* _Exercise prompt_
Return, word for word, the lines in the entries below that begin at the line containing "80 ml sunflower oil (or similar)" and stop after the line containing "muffins cool in".

* _Exercise materials_
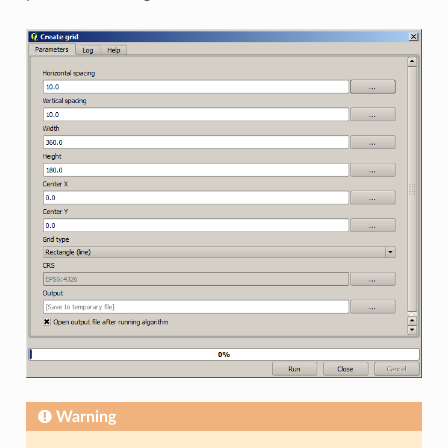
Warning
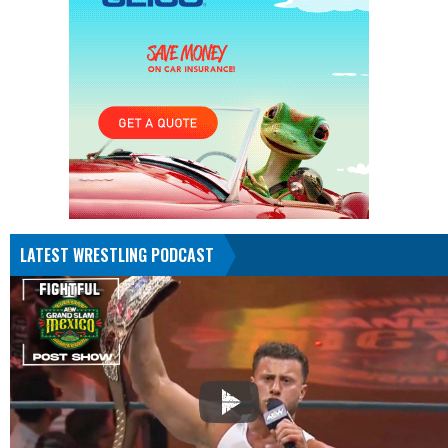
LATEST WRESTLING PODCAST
==
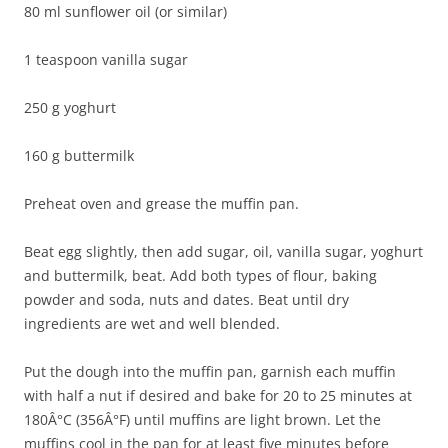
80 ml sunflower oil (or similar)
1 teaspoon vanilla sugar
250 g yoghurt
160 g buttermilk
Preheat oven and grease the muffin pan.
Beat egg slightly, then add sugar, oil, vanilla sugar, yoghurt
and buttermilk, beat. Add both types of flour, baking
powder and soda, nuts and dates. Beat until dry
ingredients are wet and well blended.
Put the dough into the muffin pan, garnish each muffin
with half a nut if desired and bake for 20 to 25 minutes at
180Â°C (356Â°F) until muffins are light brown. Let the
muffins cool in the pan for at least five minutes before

* _Answer section_
80 ml sunflower oil (or similar)
1 teaspoon vanilla sugar
250 g yoghurt
160 g buttermilk
Preheat oven and grease the muffin pan.
Beat egg slightly, then add sugar, oil, vanilla sugar, yoghurt
and buttermilk, beat. Add both types of flour, baking
powder and soda, nuts and dates. Beat until dry
ingredients are wet and well blended.
Put the dough into the muffin pan, garnish each muffin
with half a nut if desired and bake for 20 to 25 minutes at
180Â°C (356Â°F) until muffins are light brown. Let the
muffins cool in the pan for at least five minutes before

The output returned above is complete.